Task brief => Return each entry below word for word, leaving out any image.

Stored dataset items =>
# # # # #
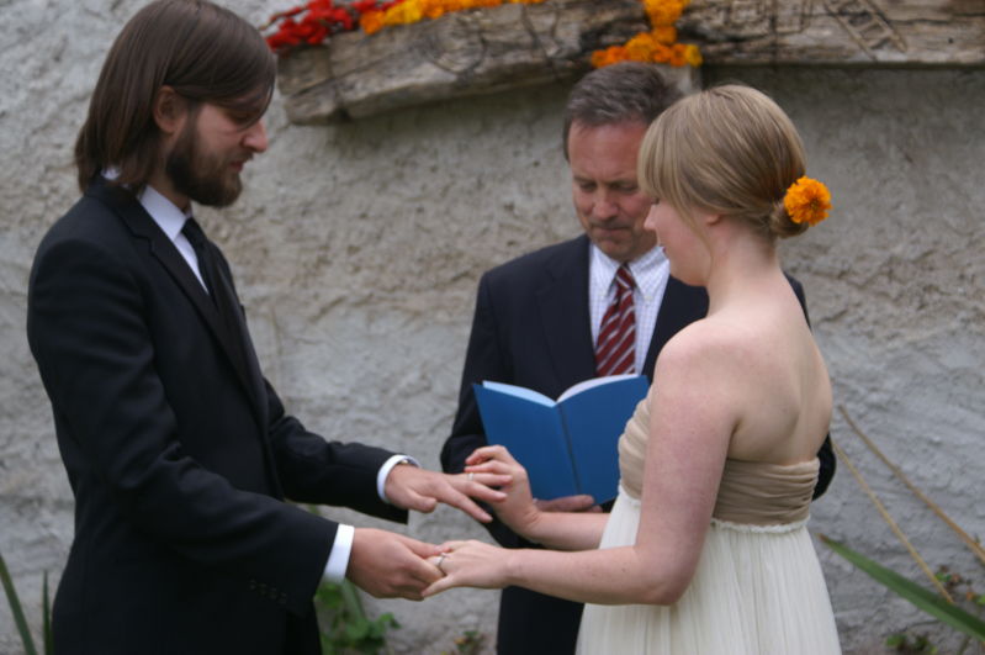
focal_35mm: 105
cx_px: 492
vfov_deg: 13.0
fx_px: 2870
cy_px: 328
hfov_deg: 19.5
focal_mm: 70
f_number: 6.7
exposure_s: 1/90
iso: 100
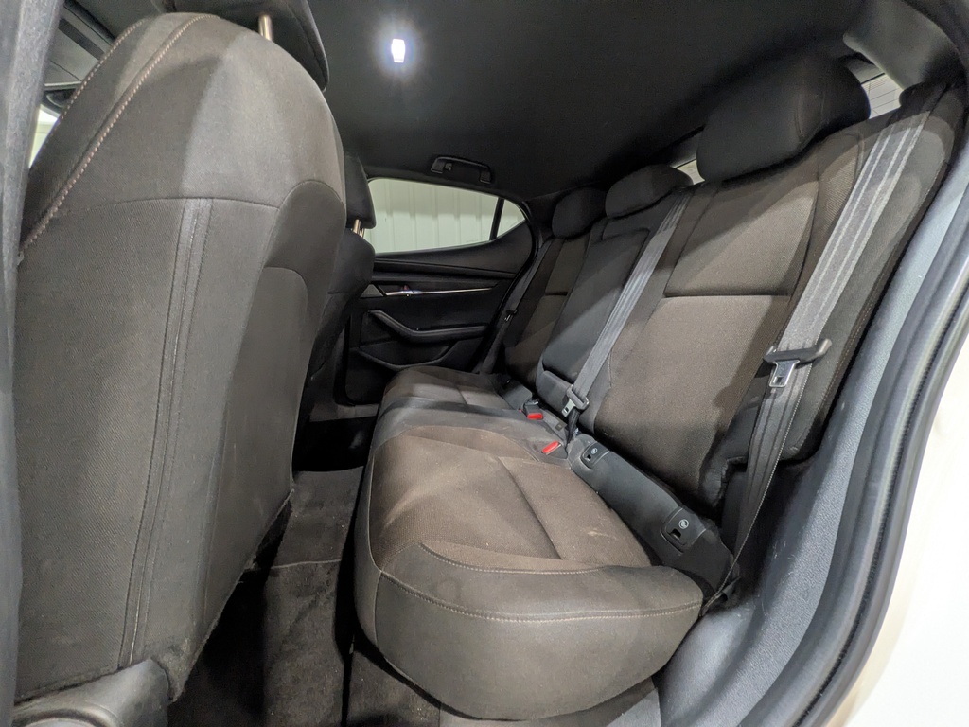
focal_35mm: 14
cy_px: 364
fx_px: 392
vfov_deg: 85.7
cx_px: 484
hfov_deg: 102.1
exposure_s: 1/24
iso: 127
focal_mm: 1.83
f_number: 2.2
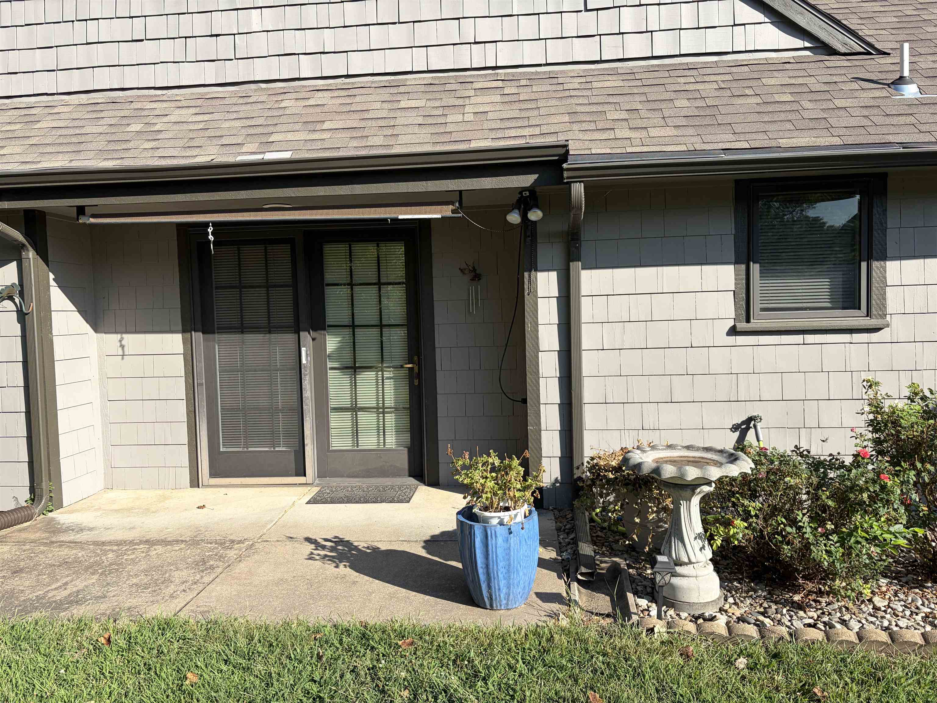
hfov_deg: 67.3
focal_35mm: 26
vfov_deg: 53.1
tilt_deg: -3.1
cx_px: 468
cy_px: 352
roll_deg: +2.0
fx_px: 704
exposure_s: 1/1901
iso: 50
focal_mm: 5.96
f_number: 1.6
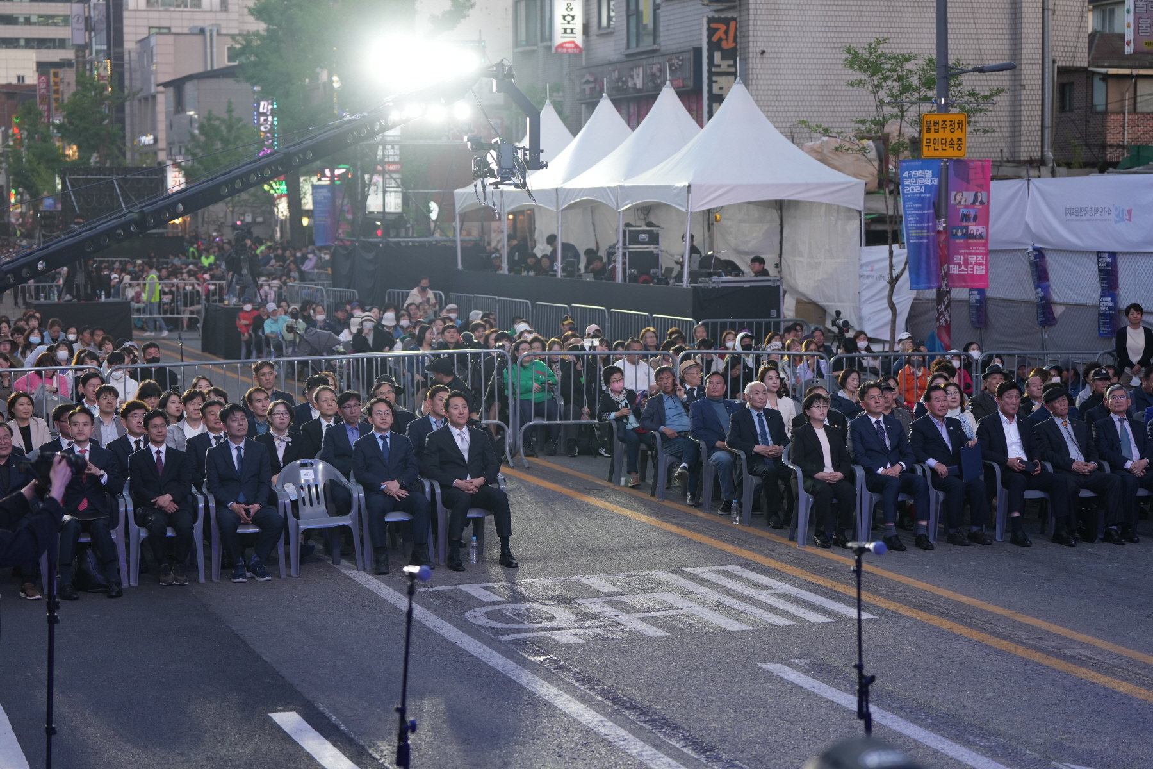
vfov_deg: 19.5
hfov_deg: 28.8
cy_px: 384
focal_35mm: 70
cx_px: 576
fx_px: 2242
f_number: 3.2
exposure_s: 1/250
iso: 500
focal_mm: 70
# # # # #
Response below =>
focal_35mm: 105
cx_px: 492
vfov_deg: 13.0
fx_px: 2870
cy_px: 328
hfov_deg: 19.5
focal_mm: 70
f_number: 6.7
exposure_s: 1/90
iso: 100
focal_35mm: 14
cy_px: 364
fx_px: 392
vfov_deg: 85.7
cx_px: 484
hfov_deg: 102.1
exposure_s: 1/24
iso: 127
focal_mm: 1.83
f_number: 2.2
hfov_deg: 67.3
focal_35mm: 26
vfov_deg: 53.1
tilt_deg: -3.1
cx_px: 468
cy_px: 352
roll_deg: +2.0
fx_px: 704
exposure_s: 1/1901
iso: 50
focal_mm: 5.96
f_number: 1.6
vfov_deg: 19.5
hfov_deg: 28.8
cy_px: 384
focal_35mm: 70
cx_px: 576
fx_px: 2242
f_number: 3.2
exposure_s: 1/250
iso: 500
focal_mm: 70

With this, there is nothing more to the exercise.